The effects of failed Republican economic theories continue to make themselves known.  The latest numbers to come out:

Only 550,000 new housing starts (annualized) were started in December.

589,000 new jobless claims were filed last week.

The corporate welfare giveaway didn’t save the banks and now they want more.

The housing number ties together a number of issues.  The Fed’s record low rate cut hasn’t changed much with regard to new housing.  People are refinancing their mortgages like mad, but not many people are buying new houses.  So that policy failed.  (It also failed to get credit flowing through the system.)  Also hurting housing is unemployment.  13.5% unemployment translates to a populace that isn’t able to buy a house.  That effect is maintained by 589,000 new jobless claims.  Over 1 million people are losing their jobs every month.  How are they supposed to buy groceries, let alone new houses?

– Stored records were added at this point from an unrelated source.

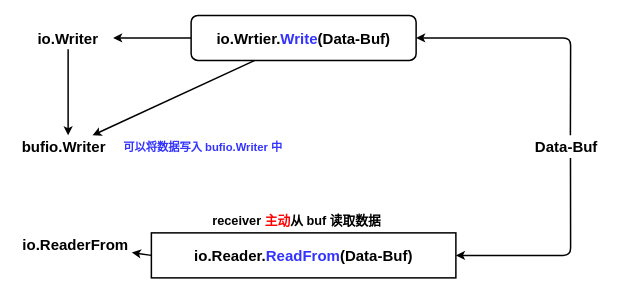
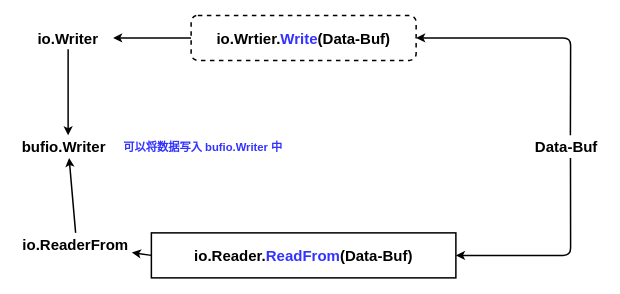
  <mxCell id="0" />
  <mxCell id="1" parent="0" />
  <mxCell id="2" style="edgeStyle=none;html=1;entryX=0;entryY=0.5;entryDx=0;entryDy=0;strokeWidth=2;startArrow=classic;startFill=1;endArrow=none;endFill=0;" edge="1" parent="1" source="3" target="6"><mxGeometry relative="1" as="geometry" /></mxCell>
  <mxCell id="3" value="io.Writer" style="text;html=1;strokeColor=none;fillColor=none;align=center;verticalAlign=middle;whiteSpace=wrap;rounded=0;fontStyle=1;fontSize=20;" vertex="1" parent="1"><mxGeometry x="30" y="35" width="120" height="30" as="geometry" /></mxCell>
  <mxCell id="4" value="Data-Buf" style="text;html=1;align=center;verticalAlign=middle;resizable=0;points=[];autosize=1;strokeColor=none;fillColor=none;fontStyle=1;fontSize=20;" vertex="1" parent="1"><mxGeometry x="704" y="180" width="100" height="30" as="geometry" /></mxCell>
  <mxCell id="5" style="edgeStyle=none;html=1;entryX=0.557;entryY=-0.003;entryDx=0;entryDy=0;entryPerimeter=0;strokeWidth=2;startArrow=classic;startFill=1;endArrow=none;endFill=0;" edge="1" parent="1" source="6" target="4"><mxGeometry relative="1" as="geometry"><Array as="points"><mxPoint x="760" y="50" /></Array></mxGeometry></mxCell>
- <mxCell id="6" value="&lt;b&gt;io.Wrtier.&lt;font color=&quot;#3333ff&quot;&gt;Write&lt;/font&gt;(Data-Buf)&lt;/b&gt;" style="rounded=1;whiteSpace=wrap;html=1;fontSize=20;strokeWidth=2;" vertex="1" parent="1"><mxGeometry x="254" y="20" width="300" height="60" as="geometry" /></mxCell>
+ <mxCell id="6" value="&lt;b&gt;io.Wrtier.&lt;font color=&quot;#3333ff&quot;&gt;Write&lt;/font&gt;(Data-Buf)&lt;/b&gt;" style="rounded=1;whiteSpace=wrap;html=1;fontSize=20;strokeWidth=2;dashed=1;" vertex="1" parent="1"><mxGeometry x="254" y="20" width="300" height="60" as="geometry" /></mxCell>
  <mxCell id="7" style="edgeStyle=none;html=1;entryX=0.558;entryY=1.006;entryDx=0;entryDy=0;entryPerimeter=0;strokeWidth=2;startArrow=classic;startFill=1;endArrow=none;endFill=0;" edge="1" parent="1" source="8" target="4"><mxGeometry relative="1" as="geometry"><Array as="points"><mxPoint x="760" y="340" /></Array></mxGeometry></mxCell>
  <mxCell id="8" value="&lt;b&gt;io.Reader.&lt;font color=&quot;#3333ff&quot;&gt;ReadFrom&lt;/font&gt;(Data-Buf)&lt;/b&gt;" style="whiteSpace=wrap;html=1;fontSize=20;strokeWidth=2;rounded=0;" vertex="1" parent="1"><mxGeometry x="201" y="310" width="406" height="60" as="geometry" /></mxCell>
  <mxCell id="9" style="edgeStyle=none;html=1;entryX=0;entryY=0.5;entryDx=0;entryDy=0;strokeWidth=2;startArrow=classic;startFill=1;endArrow=none;endFill=0;" edge="1" parent="1" source="10" target="8"><mxGeometry relative="1" as="geometry" /></mxCell>
  <mxCell id="10" value="io.ReaderFrom" style="text;html=1;strokeColor=none;fillColor=none;align=center;verticalAlign=middle;whiteSpace=wrap;rounded=0;fontStyle=1;fontSize=20;" vertex="1" parent="1"><mxGeometry x="25" y="310" width="150" height="30" as="geometry" /></mxCell>
  <mxCell id="11" style="edgeStyle=none;html=1;entryX=0.5;entryY=1;entryDx=0;entryDy=0;strokeWidth=2;startArrow=classic;startFill=1;endArrow=none;endFill=0;" edge="1" parent="1" source="13" target="3"><mxGeometry relative="1" as="geometry" /></mxCell>
- <mxCell id="12" style="edgeStyle=none;html=1;strokeWidth=2;startArrow=classic;startFill=1;endArrow=none;endFill=0;" edge="1" parent="1" source="13" target="6"><mxGeometry relative="1" as="geometry" /></mxCell>
+ <mxCell id="12" style="edgeStyle=none;html=1;entryX=0.5;entryY=0;entryDx=0;entryDy=0;strokeWidth=2;startArrow=classic;startFill=1;endArrow=none;endFill=0;" edge="1" parent="1" source="13" target="10"><mxGeometry relative="1" as="geometry" /></mxCell>
  <mxCell id="13" value="bufio.Writer&amp;nbsp;&amp;nbsp;" style="text;html=1;strokeColor=none;fillColor=none;align=center;verticalAlign=middle;whiteSpace=wrap;rounded=0;fontStyle=1;fontSize=20;" vertex="1" parent="1"><mxGeometry x="20" y="180" width="140" height="30" as="geometry" /></mxCell>
- <mxCell id="14" value="receiver &lt;font color=&quot;#ff0000&quot;&gt;主动&lt;/font&gt;从 buf 读取数据" style="text;html=1;strokeColor=none;fillColor=none;align=center;verticalAlign=middle;whiteSpace=wrap;rounded=0;fontSize=17;fontStyle=1" vertex="1" parent="1"><mxGeometry x="280" y="280" width="230" height="30" as="geometry" /></mxCell>
  <mxCell id="15" value="可以将数据写入 bufio.Writer 中" style="text;html=1;strokeColor=none;fillColor=none;align=center;verticalAlign=middle;whiteSpace=wrap;rounded=0;fontSize=15;fontColor=#3333FF;fontStyle=1" vertex="1" parent="1"><mxGeometry x="150" y="180" width="240" height="30" as="geometry" /></mxCell>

The solution does not lie with dispensing billions of dollars to mega-corporations.  It’s millions of people and small businesses that need the government’s help, not the tiny numbers of ultra-rich people and corporations.  Rich people are sitting on our billions, letting the economy slide further into recession toward depression; watching as workers lose their jobs and their houses; hoping the spread between them and the rest of the citizenry grows each day.  Which leads to the third article: banks are still “teetering on the brink”, as MSNBC put it, because they used the money to pay for bonuses and buyouts of smaller banks, not to improve their business standing.  Banks who received billions of taxpayer dollars with no oversight or transparency did things with that money that nobody can trace.  But they want more.  Excuse me?  That malfeasance was exactly why I opposed the TARP program from the beginning: the Bush “administration” pushed it through as fast as they pushed the mis-named patriot act through.  But they said the financial system would collapse without immediate assistance.  Well, the assistance went out and the system is still looking at a collapse.  Hopefully the new President and the 111th Congress tries to solve the real problems and not the made-up ones Bush peddled.

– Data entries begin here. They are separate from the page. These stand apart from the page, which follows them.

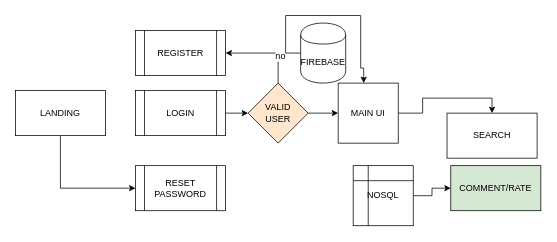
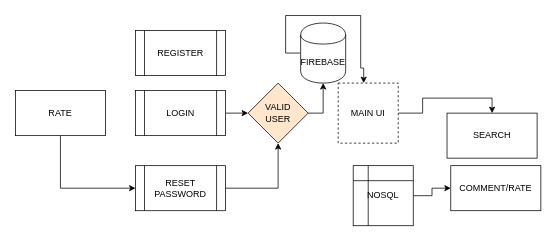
  <mxCell id="0" />
  <mxCell id="1" parent="0" />
  <mxCell id="2" style="edgeStyle=orthogonalEdgeStyle;rounded=0;orthogonalLoop=1;jettySize=auto;html=1;exitX=0.5;exitY=1;exitDx=0;exitDy=0;entryX=0;entryY=0.5;entryDx=0;entryDy=0;" edge="1" parent="1" source="3" target="12"><mxGeometry relative="1" as="geometry" /></mxCell>
- <mxCell id="3" value="LANDING" style="rounded=0;whiteSpace=wrap;html=1;" vertex="1" parent="1"><mxGeometry x="20" y="120" width="120" height="60" as="geometry" /></mxCell>
+ <mxCell id="3" value="RATE" style="rounded=0;whiteSpace=wrap;html=1;" vertex="1" parent="1"><mxGeometry x="20" y="120" width="120" height="60" as="geometry" /></mxCell>
  <mxCell id="4" style="edgeStyle=orthogonalEdgeStyle;rounded=0;orthogonalLoop=1;jettySize=auto;html=1;exitX=1;exitY=0.5;exitDx=0;exitDy=0;entryX=0;entryY=0.5;entryDx=0;entryDy=0;" edge="1" parent="1" source="5" target="9"><mxGeometry relative="1" as="geometry" /></mxCell>
  <mxCell id="5" value="LOGIN" style="shape=process;whiteSpace=wrap;html=1;backgroundOutline=1;" vertex="1" parent="1"><mxGeometry x="180" y="120" width="120" height="60" as="geometry" /></mxCell>
- <mxCell id="6" style="edgeStyle=orthogonalEdgeStyle;rounded=0;orthogonalLoop=1;jettySize=auto;html=1;exitX=0.5;exitY=0;exitDx=0;exitDy=0;entryX=1;entryY=0.5;entryDx=0;entryDy=0;" edge="1" parent="1" source="9" target="10"><mxGeometry relative="1" as="geometry" /></mxCell>
- <mxCell id="7" value="no&lt;br&gt;" style="text;html=1;resizable=0;points=[];align=center;verticalAlign=middle;labelBackgroundColor=#ffffff;" vertex="1" connectable="0" parent="6"><mxGeometry x="-0.327" y="-2" relative="1" as="geometry"><mxPoint as="offset" /></mxGeometry></mxCell>
- <mxCell id="8" style="edgeStyle=orthogonalEdgeStyle;rounded=0;orthogonalLoop=1;jettySize=auto;html=1;exitX=1;exitY=0.5;exitDx=0;exitDy=0;" edge="1" parent="1" source="9" target="14"><mxGeometry relative="1" as="geometry" /></mxCell>
+ <mxCell id="8" style="edgeStyle=orthogonalEdgeStyle;rounded=0;orthogonalLoop=1;jettySize=auto;html=1;exitX=1;exitY=0.5;exitDx=0;exitDy=0;" edge="1" parent="1" source="9" target="16"><mxGeometry relative="1" as="geometry" /></mxCell>
  <mxCell id="9" value="VALID &lt;br&gt;USER" style="rhombus;whiteSpace=wrap;html=1;fillColor=#ffe6cc;" vertex="1" parent="1"><mxGeometry x="330" y="110" width="80" height="80" as="geometry" /></mxCell>
  <mxCell id="10" value="REGISTER" style="shape=process;whiteSpace=wrap;html=1;backgroundOutline=1;" vertex="1" parent="1"><mxGeometry x="180" y="40" width="120" height="60" as="geometry" /></mxCell>
+ <mxCell id="11" style="edgeStyle=orthogonalEdgeStyle;rounded=0;orthogonalLoop=1;jettySize=auto;html=1;exitX=1;exitY=0.5;exitDx=0;exitDy=0;entryX=0.5;entryY=1;entryDx=0;entryDy=0;" edge="1" parent="1" source="12" target="9"><mxGeometry relative="1" as="geometry" /></mxCell>
  <mxCell id="12" value="RESET PASSWORD" style="shape=process;whiteSpace=wrap;html=1;backgroundOutline=1;" vertex="1" parent="1"><mxGeometry x="180" width="120" height="60" as="geometry" y="220" /></mxCell>
  <mxCell id="13" style="edgeStyle=orthogonalEdgeStyle;rounded=0;orthogonalLoop=1;jettySize=auto;html=1;exitX=1;exitY=0.5;exitDx=0;exitDy=0;entryX=0.5;entryY=0;entryDx=0;entryDy=0;" edge="1" parent="1" source="14" target="19"><mxGeometry relative="1" as="geometry" /></mxCell>
- <mxCell id="14" value="MAIN UI" style="whiteSpace=wrap;html=1;aspect=fixed;" vertex="1" parent="1"><mxGeometry x="450" y="110" width="80" height="80" as="geometry" /></mxCell>
+ <mxCell id="14" value="MAIN UI" style="whiteSpace=wrap;html=1;aspect=fixed;dashed=1;" vertex="1" parent="1"><mxGeometry x="450" y="110" width="80" height="80" as="geometry" /></mxCell>
  <mxCell id="15" style="edgeStyle=orthogonalEdgeStyle;rounded=0;orthogonalLoop=1;jettySize=auto;html=1;exitX=0;exitY=0.5;exitDx=0;exitDy=0;entryX=0.425;entryY=0;entryDx=0;entryDy=0;entryPerimeter=0;" edge="1" parent="1" source="16" target="14"><mxGeometry relative="1" as="geometry"><Array as="points"><mxPoint x="380" y="70" /><mxPoint x="380" y="20" /><mxPoint x="480" y="20" /><mxPoint x="480" y="90" /><mxPoint x="484" y="90" /></Array></mxGeometry></mxCell>
  <mxCell id="16" value="FIREBASE" style="shape=cylinder;whiteSpace=wrap;html=1;boundedLbl=1;backgroundOutline=1;" vertex="1" parent="1"><mxGeometry x="400" y="30" width="60" height="80" as="geometry" /></mxCell>
  <mxCell id="17" style="edgeStyle=orthogonalEdgeStyle;rounded=0;orthogonalLoop=1;jettySize=auto;html=1;exitX=1;exitY=0.5;exitDx=0;exitDy=0;entryX=0;entryY=0.5;entryDx=0;entryDy=0;" edge="1" parent="1" source="18" target="20"><mxGeometry relative="1" as="geometry" /></mxCell>
  <mxCell id="18" value="NOSQL" style="shape=internalStorage;whiteSpace=wrap;html=1;backgroundOutline=1;" vertex="1" parent="1"><mxGeometry x="470" width="80" height="80" as="geometry" y="220" /></mxCell>
  <mxCell id="19" value="SEARCH" style="rounded=0;whiteSpace=wrap;html=1;" vertex="1" parent="1"><mxGeometry x="595" y="150" width="120" height="60" as="geometry" /></mxCell>
- <mxCell id="20" value="COMMENT/RATE" style="rounded=0;whiteSpace=wrap;html=1;fillColor=#d5e8d4;" vertex="1" parent="1"><mxGeometry x="600" width="120" height="60" as="geometry" y="220" /></mxCell>
+ <mxCell id="20" value="COMMENT/RATE" style="rounded=0;whiteSpace=wrap;html=1;" vertex="1" parent="1"><mxGeometry x="600" width="120" height="60" as="geometry" y="220" /></mxCell>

A little oversight and some bank-busting would be a darn good start to any implemented solution.  Smaller banks aren’t having the problems that the mega-banks are.  That’s for good reason: they didn’t bundle people’s risky mortgages and bet on them irresponsibly.  Those who did so should be held to account: executives should lose their jobs and be prosecuted (where applicable) and their corporations should be broken up.  Enforce the Sherman Anti-Trust Act.  Work out plans for troubled homeowners and help maintain foreclosures.  Get some of the TARP money back.  It wasn’t dispensed as dictated by law – it should be repaid in full with interest.  Or how about creating a national bank?  One that is transparent and has oversight.  Let it compete with the rest of the banks and let’s let the “free-market” decide which one does the best job.